(The data)

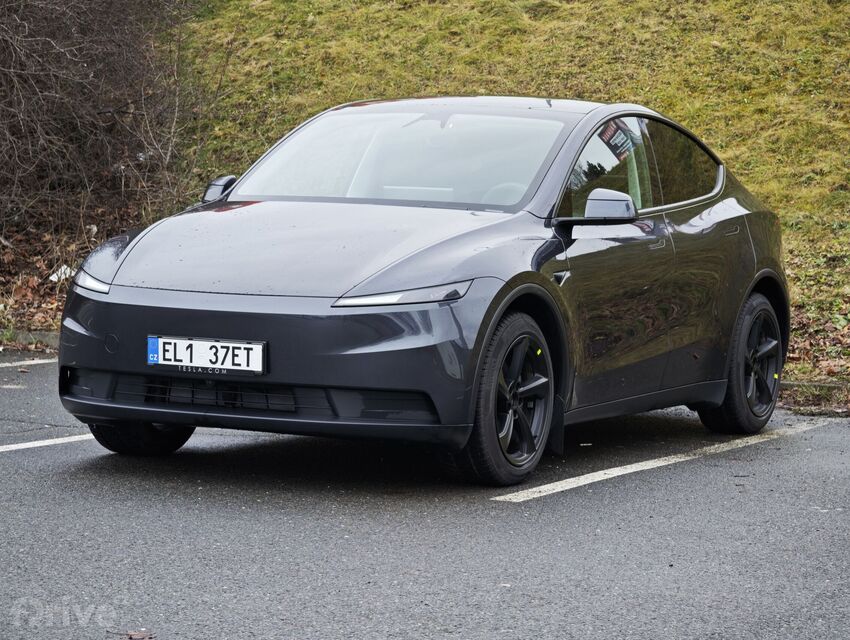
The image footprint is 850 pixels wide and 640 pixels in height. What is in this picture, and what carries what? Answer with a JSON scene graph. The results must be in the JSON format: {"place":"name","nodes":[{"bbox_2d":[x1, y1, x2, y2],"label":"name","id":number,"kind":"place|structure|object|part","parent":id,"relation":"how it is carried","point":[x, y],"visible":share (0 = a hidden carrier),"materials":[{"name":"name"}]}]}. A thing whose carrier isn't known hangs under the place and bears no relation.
{"place":"outdoors","nodes":[
{"label":"outdoors","id":0,"kind":"place"},
{"bbox_2d":[0,204,136,343],"label":"leaf-covered ground","id":1,"kind":"structure","parent":0,"point":[38,278],"materials":[{"name":"brown plant"}]},
{"bbox_2d":[48,264,76,282],"label":"litter","id":2,"kind":"object","parent":1,"relation":"on","point":[68,269],"visible":0.39,"materials":[{"name":"white"}]},
{"bbox_2d":[0,0,203,239],"label":"bare shrub","id":3,"kind":"object","parent":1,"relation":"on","point":[22,64],"visible":0.96,"materials":[{"name":"brown plant"}]},
{"bbox_2d":[0,351,849,639],"label":"parking lot","id":4,"kind":"structure","parent":0,"point":[840,433],"materials":[{"name":"grey asphalt"}]},
{"bbox_2d":[0,329,58,349],"label":"curb","id":5,"kind":"structure","parent":4,"relation":"on","point":[40,334],"materials":[{"name":"grey concrete"}]},
{"bbox_2d":[0,356,59,368],"label":"parking line","id":6,"kind":"object","parent":4,"relation":"on","point":[9,364],"visible":0.97,"materials":[{"name":"white paint"}]},
{"bbox_2d":[0,432,97,452],"label":"parking line","id":7,"kind":"object","parent":4,"relation":"on","point":[34,445],"visible":0.81,"materials":[{"name":"white paint"}]},
{"bbox_2d":[124,629,154,639],"label":"fallen leaf","id":8,"kind":"object","parent":4,"relation":"on","point":[131,635],"visible":0.98,"materials":[{"name":"brown"}]},
{"bbox_2d":[50,97,793,487],"label":"car","id":9,"kind":"object","parent":4,"relation":"on","point":[168,320],"visible":0.97,"materials":[{"name":"grey metal"}]},
{"label":"wheel","id":10,"kind":"part","parent":9,"relation":"part of","materials":[{"name":"black rubber"}]},
{"bbox_2d":[146,335,267,373],"label":"license plate","id":11,"kind":"object","parent":9,"relation":"attached to","point":[197,341],"visible":0.97,"materials":[{"name":"white metal"}]},
{"label":"mirror","id":12,"kind":"part","parent":9,"relation":"part of","materials":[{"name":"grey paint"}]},
{"label":"bumper","id":13,"kind":"part","parent":9,"relation":"part of","materials":[{"name":"black plastic"}]},
{"label":"led headlight","id":14,"kind":"part","parent":9,"relation":"part of","materials":[{"name":"plastic"}]},
{"label":"windshield","id":15,"kind":"part","parent":9,"relation":"part of","materials":[{"name":"clear glass"}]},
{"label":"steering wheel","id":16,"kind":"part","parent":9,"relation":"part of","materials":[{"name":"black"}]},
{"label":"wheel","id":17,"kind":"part","parent":9,"relation":"part of","materials":[{"name":"black"}]},
{"label":"mirror","id":18,"kind":"part","parent":9,"relation":"part of","materials":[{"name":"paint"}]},
{"bbox_2d":[597,118,637,160],"label":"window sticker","id":19,"kind":"object","parent":9,"relation":"attached to","point":[611,129],"visible":0.82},
{"label":"windows","id":20,"kind":"part","parent":9,"relation":"part of","materials":[{"name":"glass"}]},
{"label":"window","id":21,"kind":"part","parent":9,"relation":"part of","materials":[{"name":"glass"}]},
{"label":"door handle","id":22,"kind":"part","parent":9,"relation":"part of","materials":[{"name":"metal"}]},
{"label":"wheel","id":23,"kind":"part","parent":9,"relation":"part of","materials":[{"name":"black rubber"}]},
{"bbox_2d":[494,419,841,503],"label":"parking line","id":24,"kind":"object","parent":4,"relation":"on","point":[586,475],"visible":0.97,"materials":[{"name":"white paint"}]},
{"bbox_2d":[781,380,849,394],"label":"curb","id":25,"kind":"structure","parent":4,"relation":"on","point":[797,384],"materials":[{"name":"grey concrete"}]},
{"bbox_2d":[165,0,849,381],"label":"grassy bank","id":26,"kind":"structure","parent":0,"point":[527,36],"materials":[{"name":"green plant"}]},
{"bbox_2d":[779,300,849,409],"label":"leaf litter","id":27,"kind":"object","parent":26,"relation":"on","point":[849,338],"visible":0.42,"materials":[{"name":"brown plant"}]}
]}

(End The data)

#### What the exercise asks:
Everything in the data except the pictures must be transcribed exactly.

#### Response:
The image footprint is 850 pixels wide and 640 pixels in height. What is in this picture, and what carries what? Answer with a JSON scene graph. The results must be in the JSON format: {"place":"name","nodes":[{"bbox_2d":[x1, y1, x2, y2],"label":"name","id":number,"kind":"place|structure|object|part","parent":id,"relation":"how it is carried","point":[x, y],"visible":share (0 = a hidden carrier),"materials":[{"name":"name"}]}]}. A thing whose carrier isn't known hangs under the place and bears no relation.
{"place":"outdoors","nodes":[
{"label":"outdoors","id":0,"kind":"place"},
{"bbox_2d":[0,204,136,343],"label":"leaf-covered ground","id":1,"kind":"structure","parent":0,"point":[38,278],"materials":[{"name":"brown plant"}]},
{"bbox_2d":[48,264,76,282],"label":"litter","id":2,"kind":"object","parent":1,"relation":"on","point":[68,269],"visible":0.39,"materials":[{"name":"white"}]},
{"bbox_2d":[0,0,203,239],"label":"bare shrub","id":3,"kind":"object","parent":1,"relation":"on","point":[22,64],"visible":0.96,"materials":[{"name":"brown plant"}]},
{"bbox_2d":[0,351,849,639],"label":"parking lot","id":4,"kind":"structure","parent":0,"point":[840,433],"materials":[{"name":"grey asphalt"}]},
{"bbox_2d":[0,329,58,349],"label":"curb","id":5,"kind":"structure","parent":4,"relation":"on","point":[40,334],"materials":[{"name":"grey concrete"}]},
{"bbox_2d":[0,356,59,368],"label":"parking line","id":6,"kind":"object","parent":4,"relation":"on","point":[9,364],"visible":0.97,"materials":[{"name":"white paint"}]},
{"bbox_2d":[0,432,97,452],"label":"parking line","id":7,"kind":"object","parent":4,"relation":"on","point":[34,445],"visible":0.81,"materials":[{"name":"white paint"}]},
{"bbox_2d":[124,629,154,639],"label":"fallen leaf","id":8,"kind":"object","parent":4,"relation":"on","point":[131,635],"visible":0.98,"materials":[{"name":"brown"}]},
{"bbox_2d":[50,97,793,487],"label":"car","id":9,"kind":"object","parent":4,"relation":"on","point":[168,320],"visible":0.97,"materials":[{"name":"grey metal"}]},
{"label":"wheel","id":10,"kind":"part","parent":9,"relation":"part of","materials":[{"name":"black rubber"}]},
{"bbox_2d":[146,335,267,373],"label":"license plate","id":11,"kind":"object","parent":9,"relation":"attached to","point":[197,341],"visible":0.97,"materials":[{"name":"white metal"}]},
{"label":"mirror","id":12,"kind":"part","parent":9,"relation":"part of","materials":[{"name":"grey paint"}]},
{"label":"bumper","id":13,"kind":"part","parent":9,"relation":"part of","materials":[{"name":"black plastic"}]},
{"label":"led headlight","id":14,"kind":"part","parent":9,"relation":"part of","materials":[{"name":"plastic"}]},
{"label":"windshield","id":15,"kind":"part","parent":9,"relation":"part of","materials":[{"name":"clear glass"}]},
{"label":"steering wheel","id":16,"kind":"part","parent":9,"relation":"part of","materials":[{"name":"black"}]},
{"label":"wheel","id":17,"kind":"part","parent":9,"relation":"part of","materials":[{"name":"black"}]},
{"label":"mirror","id":18,"kind":"part","parent":9,"relation":"part of","materials":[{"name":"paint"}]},
{"bbox_2d":[597,118,637,160],"label":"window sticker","id":19,"kind":"object","parent":9,"relation":"attached to","point":[611,129],"visible":0.82},
{"label":"windows","id":20,"kind":"part","parent":9,"relation":"part of","materials":[{"name":"glass"}]},
{"label":"window","id":21,"kind":"part","parent":9,"relation":"part of","materials":[{"name":"glass"}]},
{"label":"door handle","id":22,"kind":"part","parent":9,"relation":"part of","materials":[{"name":"metal"}]},
{"label":"wheel","id":23,"kind":"part","parent":9,"relation":"part of","materials":[{"name":"black rubber"}]},
{"bbox_2d":[494,419,841,503],"label":"parking line","id":24,"kind":"object","parent":4,"relation":"on","point":[586,475],"visible":0.97,"materials":[{"name":"white paint"}]},
{"bbox_2d":[781,380,849,394],"label":"curb","id":25,"kind":"structure","parent":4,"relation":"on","point":[797,384],"materials":[{"name":"grey concrete"}]},
{"bbox_2d":[165,0,849,381],"label":"grassy bank","id":26,"kind":"structure","parent":0,"point":[527,36],"materials":[{"name":"green plant"}]},
{"bbox_2d":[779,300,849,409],"label":"leaf litter","id":27,"kind":"object","parent":26,"relation":"on","point":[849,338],"visible":0.42,"materials":[{"name":"brown plant"}]}
]}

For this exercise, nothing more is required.